• [Job item]: Please output the text lines from every row below, copying each line word for word and in the same order. Leave the pictures out of your answer.

(Dataset entries)
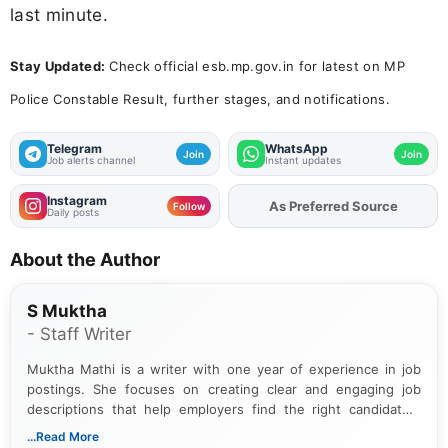
last minute.
Stay Updated:
Check official esb.mp.gov.in for latest on MP
Police Constable Result, further stages, and notifications.
Telegram
WhatsApp
Join
Join
Job alerts channel
Instant updates
Instagram
As Preferred Source
Add
FJA
on
Follow
Daily posts
About the Author
S Muktha
- Staff Writer
Muktha Mathi is a writer with one year of experience in job
postings. She focuses on creating clear and engaging job
descriptions that help employers find the right candidates.
With a keen eye for detail, Muktha Mathi makes sure each
...Read More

• [Written solution]:
last minute.
Stay Updated:
Check official esb.mp.gov.in for latest on MP
Police Constable Result, further stages, and notifications.
Telegram
WhatsApp
Join
Join
Job alerts channel
Instant updates
Instagram
As Preferred Source
Add
FJA
on
Follow
Daily posts
About the Author
S Muktha
- Staff Writer
Muktha Mathi is a writer with one year of experience in job
postings. She focuses on creating clear and engaging job
descriptions that help employers find the right candidates.
With a keen eye for detail, Muktha Mathi makes sure each
...Read More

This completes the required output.